Unsere heutige Unternehmenskultur beruht auf einer scharfen Trennung der Arbeitsleistung von den Entscheidungen, welche jener zugrunde liegen. Gewöhnlich sind es die “Arbeitsleiter”, Vorgesetzte verschiedener Grade und Funktion, welche für die eigentlichen “Arbeitsleister” maßgebliche Entscheidungen fällen, auf deren Grundlage die letzteren ihre Tätigkeit ausüben. So wird die interne Auftragsvergabe vom Teamleiter oder Abteilungsleiter besorgt, Gehaltsregelungen werden an höherer Stelle entschieden, Anstellungen und Kündigungen werden nicht im Kreis der Betroffenen, sondern ebenfalls an übergeordneter Stelle vorgenommen, dasselbe gilt für Dienstpläne, Umstrukturierungen, Investitionen usw.
Mit diesem Prinzip des Verhältnisses von Arbeitsleitung zu Arbeitsleistung wurden gute und schlechte Erfahrungen gemacht. Es prägt bis heute weitgehend unumstritten unsere Unternehmenskultur.
Der selbstorganisierte Betrieb zeichnet sich dadurch aus, dass er nach einem anderen Prinzip verfährt. Die Arbeitsleitung wird – je nach Aufgabe und Umfang verschieden – durch die Gesamtheit der die Arbeit Leistenden vollzogen. Im Hinblick auf die Entscheidungsbildung gibt es dabei unterschiedlich praktizierte Ansätze.
Der eine setzt an die Stelle der hierarchischen Entscheidungsbildung den Mehrheitsbeschluss im Team, in der Belegschaft usw. Die Zuständigen, ob sie nun für oder gegen die mehrheitlich beschlossene Lösung gestimmt haben, setzen hernach die gefällten Beschlüsse um.
Ein anderer Ansatz beruht auf der Erfahrungstatsache, dass Aufgaben aller Art am besten wahrgenommen werden, wenn Engagement, Motiviertheit und je nach Aufgabenstellung spezifischer Sachverstand, soziales Geschick, organisatorisches Talent, Erfahrung, oft auch Kreativität und Phantasie, möglichst hoch sind. Dementsprechend werden Aufgaben an Kollegen vergeben, die sich durch die genannten Voraussetzungen auszeichnen. Ein leitender Gedanke dabei ist, dass der Einzelne oder die Kleingruppe Entscheidungen für die Gesamtheit der Betroffenen besser herbeiführen werden als eine anonyme und wechselnde Mehrheit von Entscheidungsträgern. Die Delegierten oder Mandatsträger, welche eine Entscheidung vorbereiten und fällen, sind sich der übertragenen Verantwortung und des in sie gesetzten Vertrauens anders und konkreter bewusst als die Angehörigen einer Entscheidungsmehrheit. Sie werden in der Regel ein Interesse an einer angemessenen Beschlussfassung haben, sich zielorientiert einsetzen und nach bestem Vermögen die Interessen derer berücksichtigen, für die sie ihre Arbeit tun. Zudem sind sie als Individuen einschätzbare Partner, deren Leistungsvermögen beurteilt und denen auf ein gewisses Vertrauen entgegengebracht werden kann.

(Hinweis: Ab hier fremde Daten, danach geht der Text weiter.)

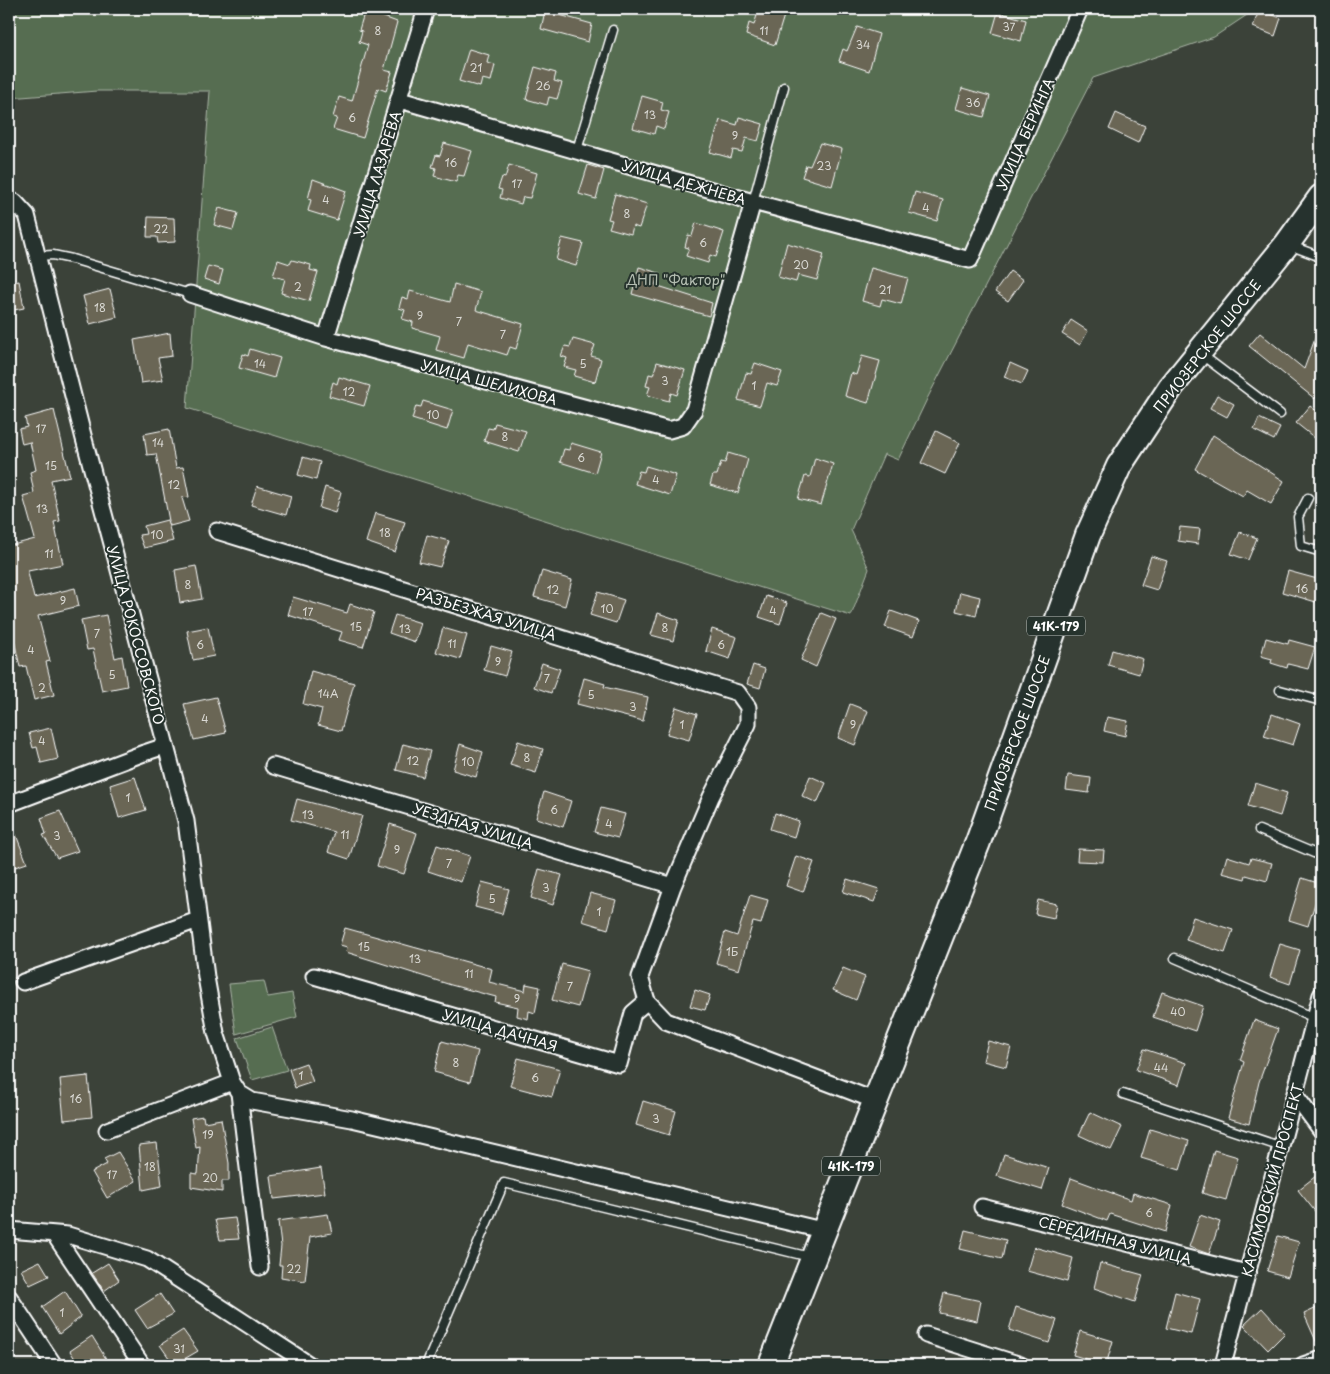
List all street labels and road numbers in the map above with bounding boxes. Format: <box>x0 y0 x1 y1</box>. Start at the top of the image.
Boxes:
street label: УЛИЦА БЕРИНГА <box>991 74 1059 194</box>
street label: УЛИЦА ЛАЗАРЕВА <box>348 108 406 240</box>
street label: УЛИЦА ДЕЖНЕВА <box>620 154 748 210</box>
street label: ПРИОЗЕРСКОЕ ШОССЕ <box>1148 275 1266 417</box>
street label: УЛИЦА ШЕЛИХОВА <box>419 354 559 410</box>
street label: УЛИЦА РОКОССОВСКОГО <box>102 543 170 727</box>
street label: РАЗЪЕЗЖАЯ УЛИЦА <box>413 583 559 646</box>
road number: 41К-179 <box>1027 616 1085 636</box>
street label: ПРИОЗЕРСКОЕ ШОССЕ <box>979 652 1055 814</box>
street label: УЕЗДНАЯ УЛИЦА <box>410 798 536 854</box>
street label: УЛИЦА ДАЧНАЯ <box>440 1004 560 1056</box>
street label: КАСИМОВСКИЙ ПРОСПЕКТ <box>1236 1081 1308 1279</box>
road number: 41К-179 <box>822 1156 880 1176</box>
street label: СЕРЕДИННАЯ УЛИЦА <box>1036 1211 1194 1269</box>

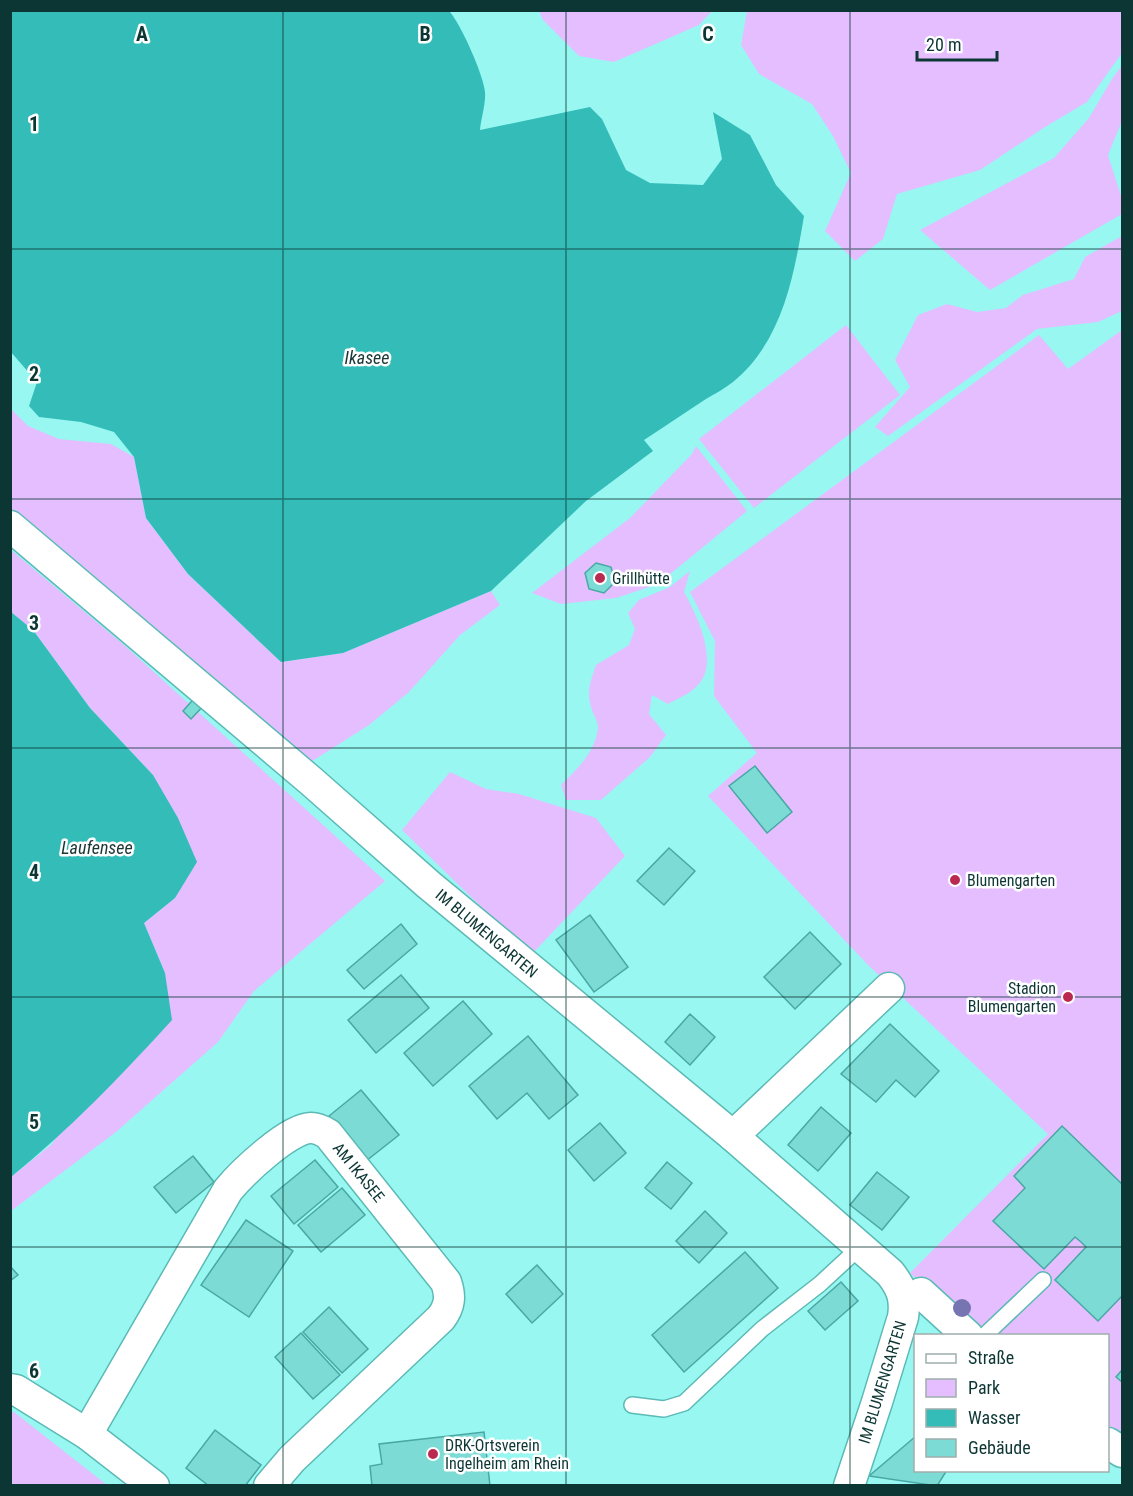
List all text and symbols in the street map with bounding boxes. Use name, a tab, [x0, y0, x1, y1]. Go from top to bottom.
text: A	[136, 22, 148, 46]
text: B	[419, 22, 431, 46]
text: C	[702, 22, 714, 46]
scale bar	[917, 24, 996, 62]
text: 20 m	[926, 34, 961, 55]
text: 1	[29, 112, 39, 136]
water label: Ikasee	[345, 347, 389, 368]
text: 2	[29, 362, 39, 386]
place label: Grillhütte	[612, 569, 670, 588]
marker: Grillhütte	[593, 571, 607, 585]
text: 3	[29, 611, 39, 635]
water label: Laufensee	[61, 837, 133, 858]
text: 4	[29, 860, 39, 884]
place label: Blumengarten	[967, 871, 1055, 890]
marker: Blumengarten	[948, 873, 962, 887]
street label: IM BLUMENGARTEN	[432, 885, 542, 982]
place label: Stadion Blumengarten	[968, 979, 1056, 1016]
marker: Stadion Blumengarten	[1061, 990, 1075, 1004]
text: 5	[29, 1110, 39, 1134]
street label: AM IKASEE	[329, 1139, 388, 1206]
street label: IM BLUMENGARTEN	[855, 1318, 910, 1446]
legend	[914, 1334, 1109, 1472]
text: Straße	[968, 1347, 1014, 1368]
text: 6	[29, 1359, 39, 1383]
text: Park	[968, 1377, 1000, 1398]
text: Wasser	[968, 1407, 1021, 1428]
place label: DRK-Ortsverein Ingelheim am Rhein	[445, 1436, 569, 1473]
text: Gebäude	[968, 1437, 1031, 1458]
marker: DRK-Ortsverein Ingelheim am Rhein	[426, 1447, 440, 1461]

Ein derartiges Vorgehen mit hoher Entscheidungskompetenz Einzelner eignet sich für die Durchführung unterschiedlichster Aufgabenstellungen in Teams, Betrieben oder Organisationen. Anders als im Fall von “oben” nach “unten” vollzogener Entscheidungen wird die Entscheidungsbildung in dieser Form mit hoher Transparenz und Nachvollziehbarkeit stattfinden müssen, um von den “Auftraggebern” des eigenen Teams oder Betriebes mitgetragen zu werden.
Die folgenden Fälle bilden Beispiele für das Geschilderte:
• Eine Dreiergruppe übernimmt für ein größeres Team die Aufgabe der Anstellung neuer Kollegen.
• Auf der Grundlage einer vereinbarten Gehaltsordnung trägt eine Kollegin die Verantwortung über Gehaltserhöhungen, Abzüge sowie über die Einstiegsgehälter neuer Kollegen.
• Zwei Teammitglieder treffen die Entscheidung darüber, welche eingehenden Aufträge welchen ihrer Kollegen übertragen werden, einschließlich ihrer selbst.
• Ein einzelner Kollege erstellt den Dienstplan für das gesamte Team.
In allen Fällen fallen Verantwortung für die Durchführung der Aufgabe und Entscheidungsbefugnis zusammen. Dies ist weder im klassischen Unternehmen der Fall noch bei Mehrheitsentscheidungen, die anschließend von den Zuständigen umgesetzt werden.